(Beginning of DATA EXTRACT)

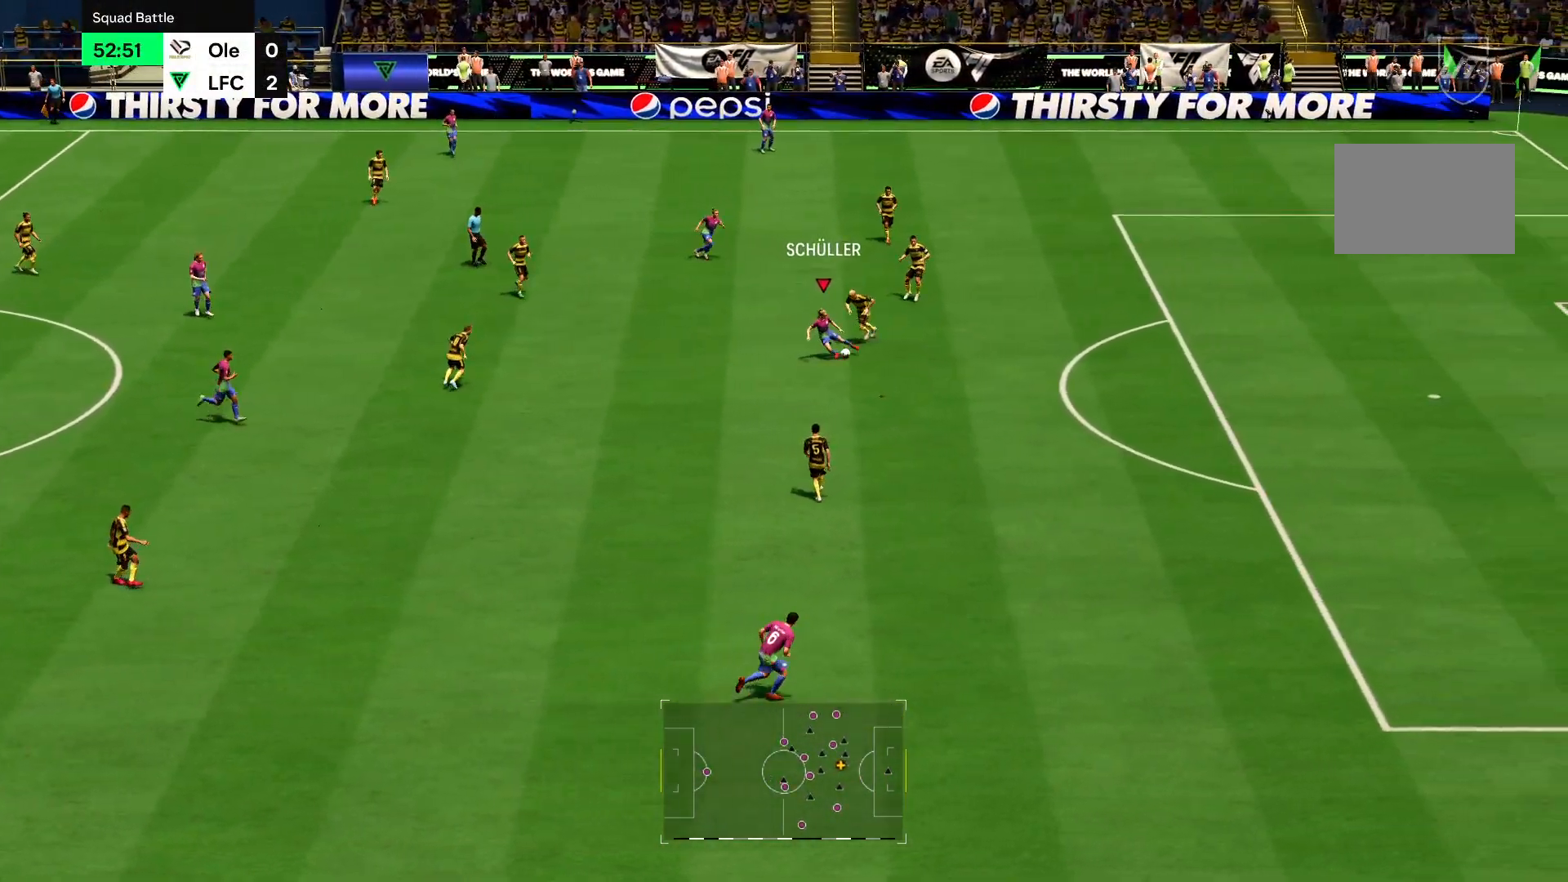
{"buttons": ["R2"], "left_stick": "down", "right_stick": "center", "events": [[317, "left_stick", "down"]]}
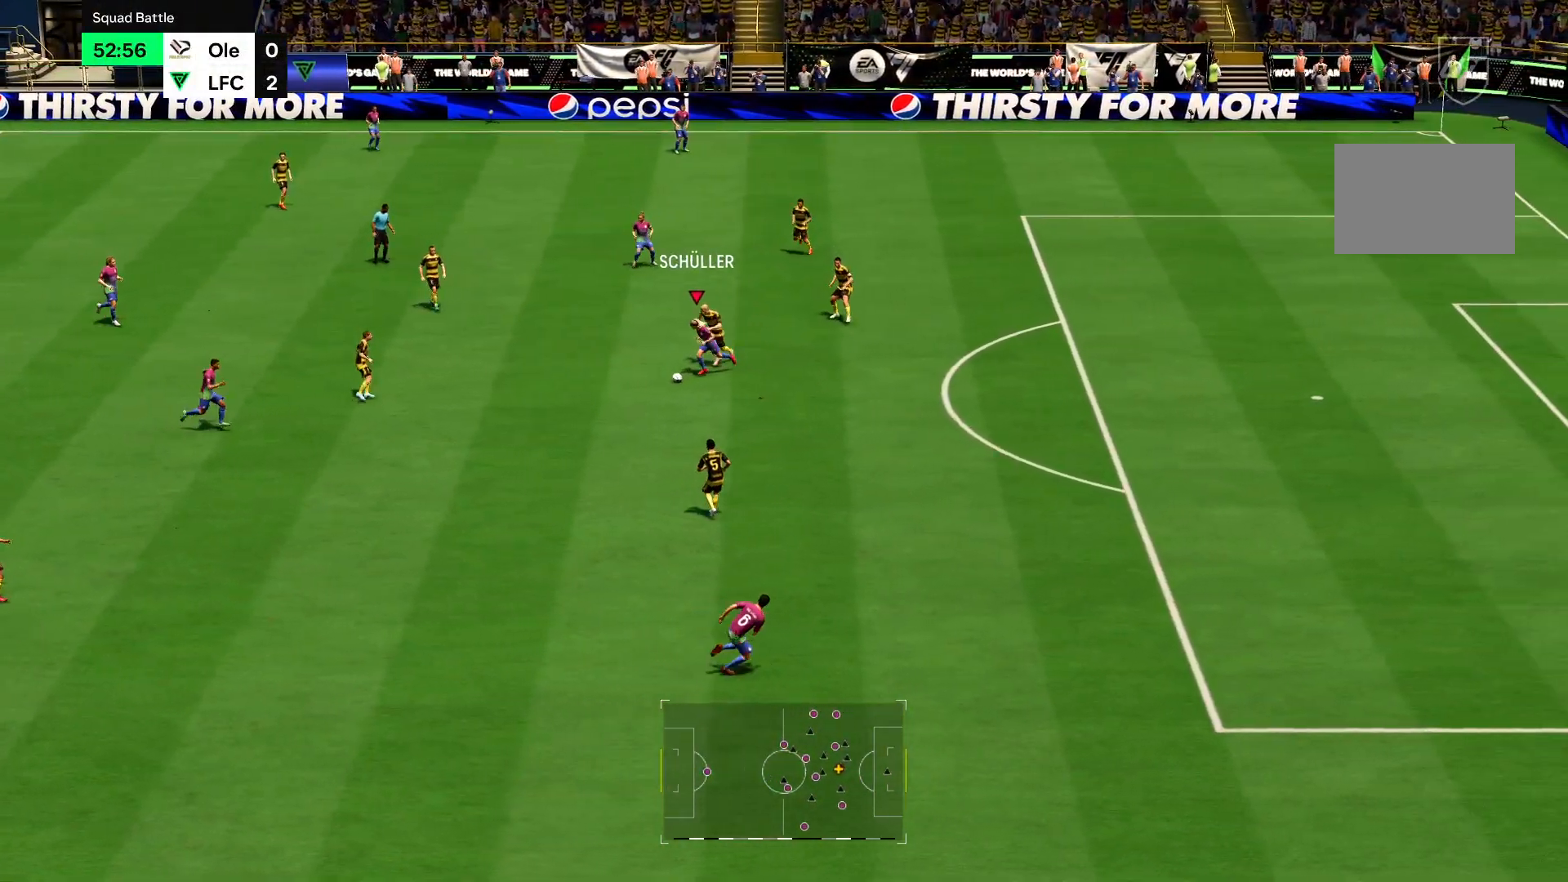
{"buttons": ["R2"], "left_stick": "down-right", "right_stick": "center", "events": [[50, "left_stick", "down-right"]]}
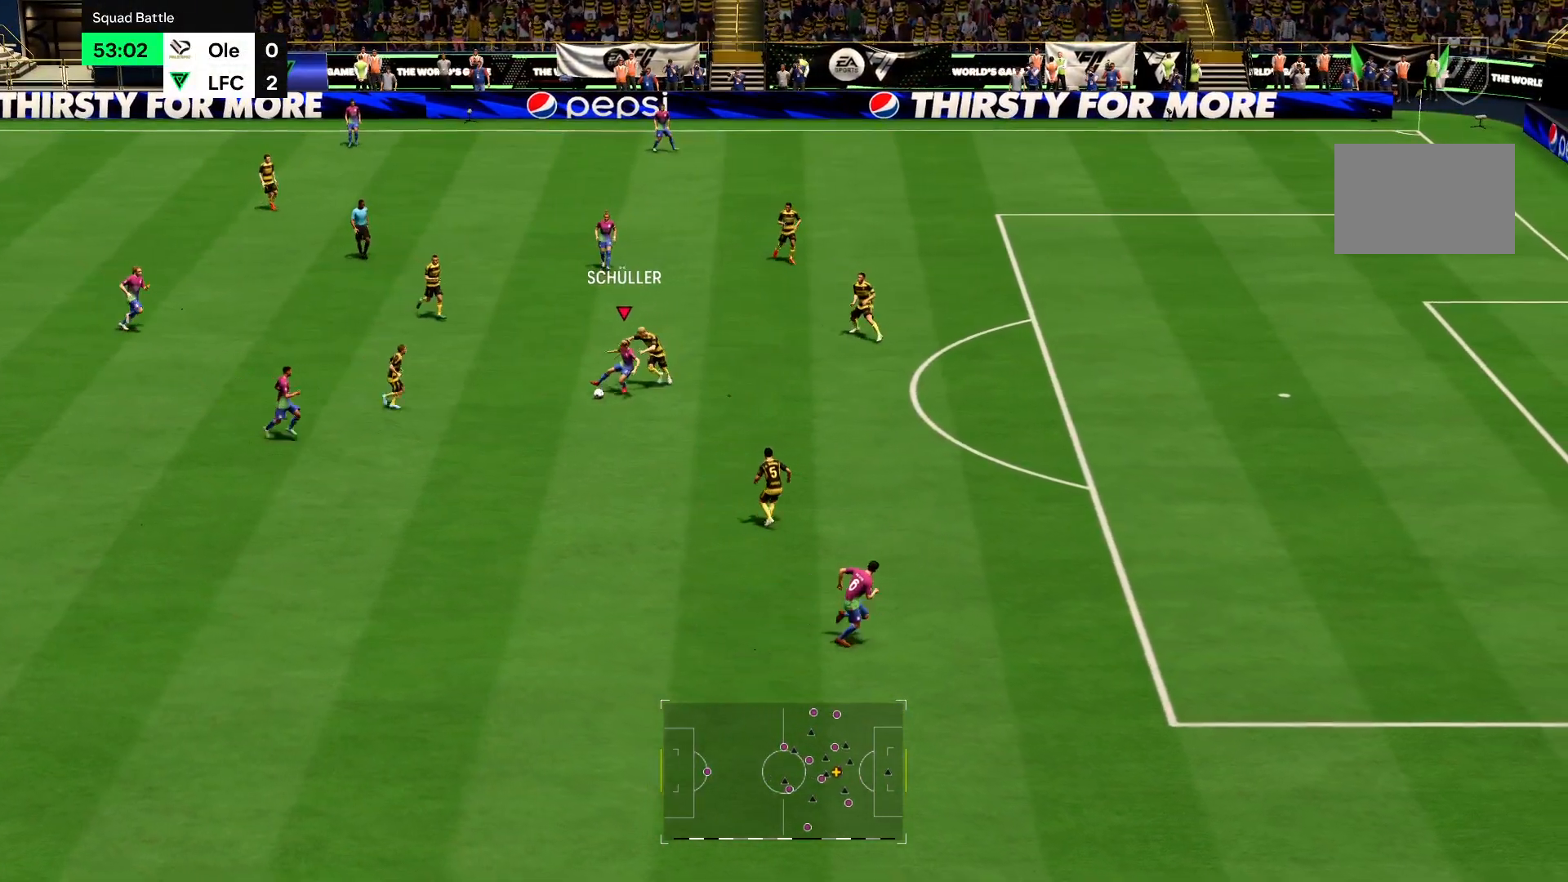
{"buttons": ["R2"], "left_stick": "down-right", "right_stick": "center", "events": []}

(End of DATA EXTRACT)

(YOUR TASK): Reproduce the data verbatim. Do not carry any picture into the copy.

(SOLUTION TO THIS TASK):
{"buttons": ["R2"], "left_stick": "down", "right_stick": "center", "events": [[317, "left_stick", "down"]]}
{"buttons": ["R2"], "left_stick": "down-right", "right_stick": "center", "events": [[50, "left_stick", "down-right"]]}
{"buttons": ["R2"], "left_stick": "down-right", "right_stick": "center", "events": []}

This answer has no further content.